Gli obiettivi del Complexity Education Project sono essenzialmente due:

1. Dare un contributo alla formazione alla complessità con la complessità

Primo obiettivo è quello di dare un contributo alla formazione alla complessità con l’utilizzo di percorsi non lineari, non semplificanti, e quindi rispettosi del paradigma e del pensiero complesso.

Nell’area del sito dedicata alla formazione diamo a questo scopo una serie (in continuo arricchimento) di risorse selezionate: corsi di base e avanzati, testi classici e novità editoriali scelte dalla nostra redazione, oltre a una raccolta di definizioni e a un “glossario dei glossari” reperibili on line; nell’area dedicata alle gallerie multimediali, in fondo alla home page, diamo inoltre alcuni video brevi ed efficaci, di taglio divulgativo, che permettono anche al non esperto di avvicinarsi agevolmente ai concetti chiave  delle reti e dei sistemi complessi

2. Costituire un punto d'incontro

Secondo obiettivo è quello di costituire un punto di incontro, di scambio di informazioni e di collegamenti fra le variegate (e spesso eccellenti) realtà di ricerca e di studio di questi temi in diverse aree disciplinari e geografiche del nostro Paese, con un costante riferimento alle realtà internazionali: è sempre più sentito infatti, tra chi si occupa di complessità nelle diverse discipline, il bisogno di entrare in contatto con chi affronta gli stessi problemi in discipline adiacenti o lontanissime, come possono essere la fisica delle particelle e l’ecologia, la medicina e la finanza, la biologia e l’informatica o le scienze della comunicazione o la sociologia.

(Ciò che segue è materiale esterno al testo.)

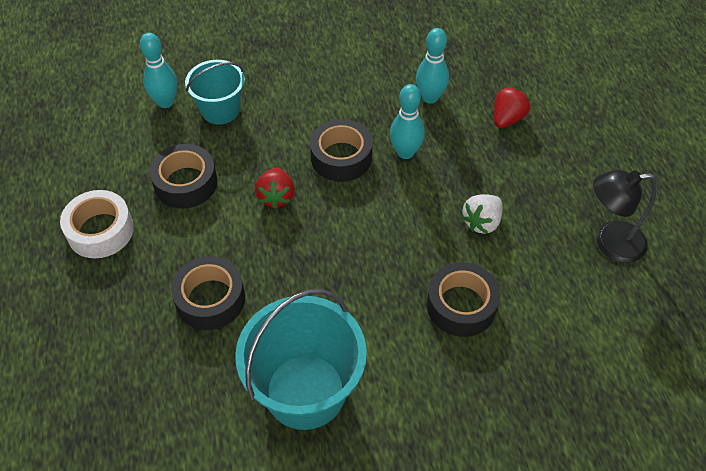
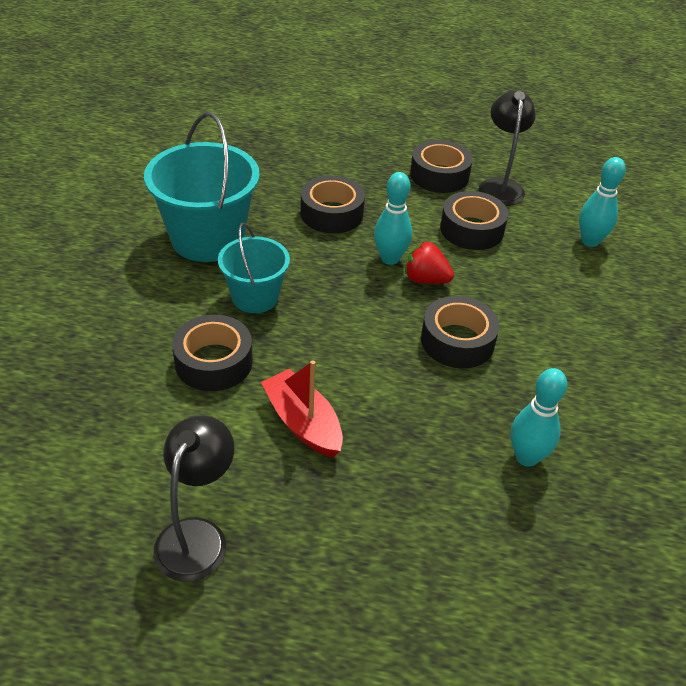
camera: 110 degrees right, 10 degrees down
white tape [60,190,134,258] -> black tape [410,140,473,193]
turquoise bucket [185,60,245,124] -> turquoise bucket moved to [218,223,290,313]
turquoise bowling pin [390,84,425,159] -> turquoise bowling pin moved to [374,172,412,265]
white strawberry [461,194,503,234] -> red boat [261,360,343,458]
red strawberry [494,87,530,128] -> none
none -> black lamp [479,90,536,206]

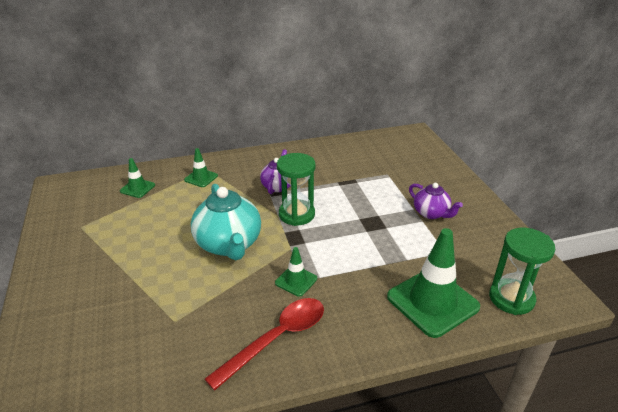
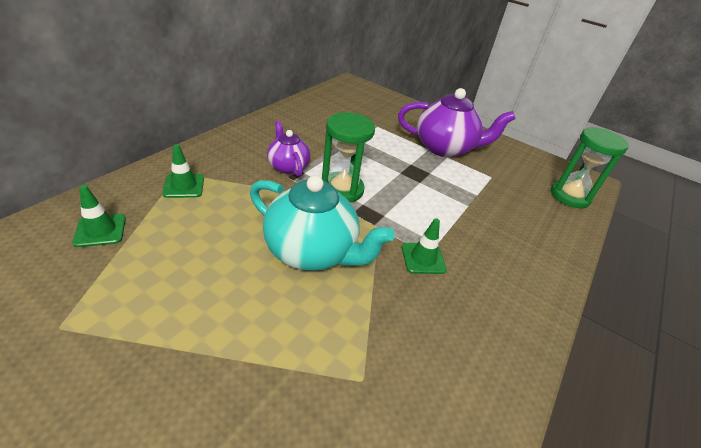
camera: 45 degrees left, 5 degrees up
red spoon [205,298,324,391] -> none
green traffic cone [387,228,480,338] -> none
purple teapot [409,183,463,219] -> purple teapot [398,88,516,158], size x1.73

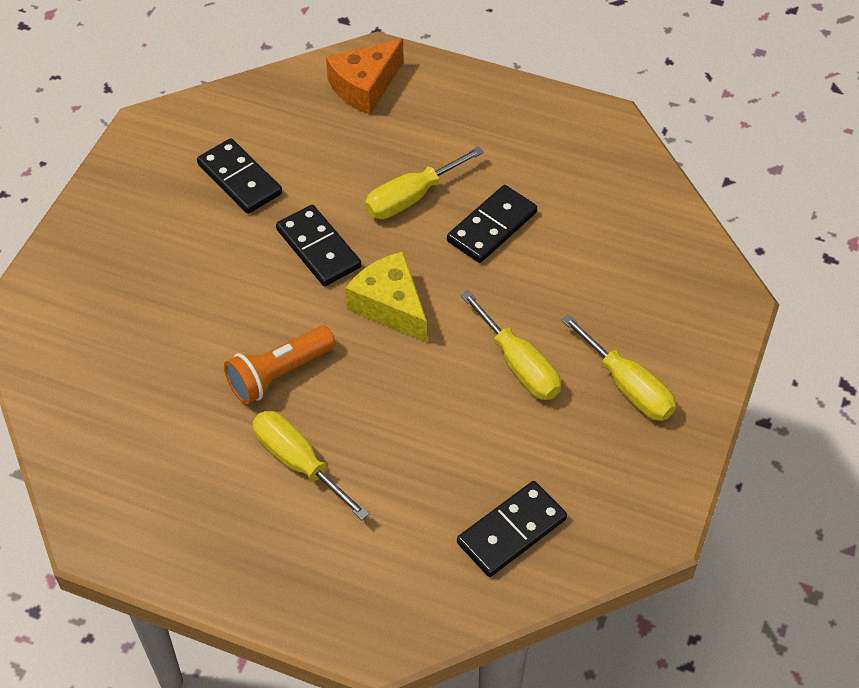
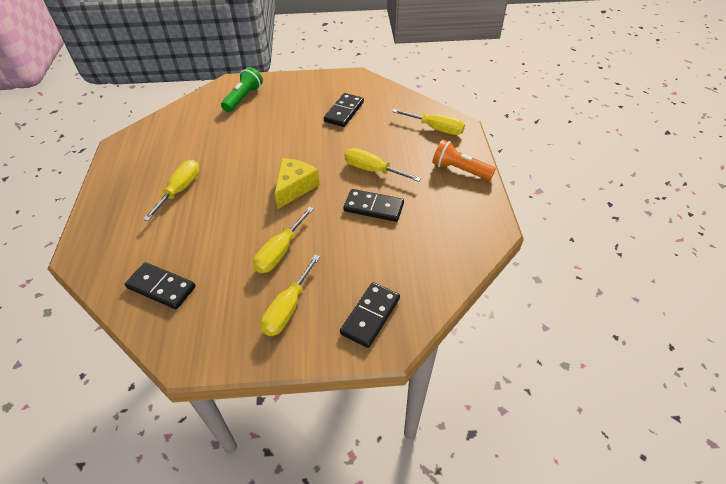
camera: 65 degrees right, 5 degrees down
orange flashlight [224,326,336,404] -> orange flashlight moved to [432,140,496,181]
black domino [276,205,361,286] -> black domino moved to [340,282,400,348]
orange cheese [326,39,404,115] -> yellow screwdriver [392,109,465,135]
none -> green flashlight [221,67,263,112]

Dalla nostra frequentazione di convegni, associazioni, incontri di lavoro in ambiti così lontani tra loro, è emerso il desiderio di offrire questo punto di incontro a ricercatori, curiosi e studiosi – spesso sconosciuti gli uni agli altri – che operano in discipline differenti su fenomeni analoghi: fenomeni caratterizzati da simili andamenti complessi, con riferimenti convergenti alle reti a invarianza di scala, a pattern emergenti dal basso, a fenomeni di auto-organizzazione e di autopoiesi, a evoluzione e co-evoluzione nel contatto di sistemi aperti con gli ambienti circostanti.

L’elenco dei siti da conoscere che abbiamo via via individuato on line, così come le novità da leggere e vedere e la segnalazione di eventi da seguire vogliono quindi essere un tentativo di creare ponti tra persone che utilizzano lo stesso approccio complesso sapendo poco o nulla l’uno dell’altro. Benvenuti nel nostro laboratorio!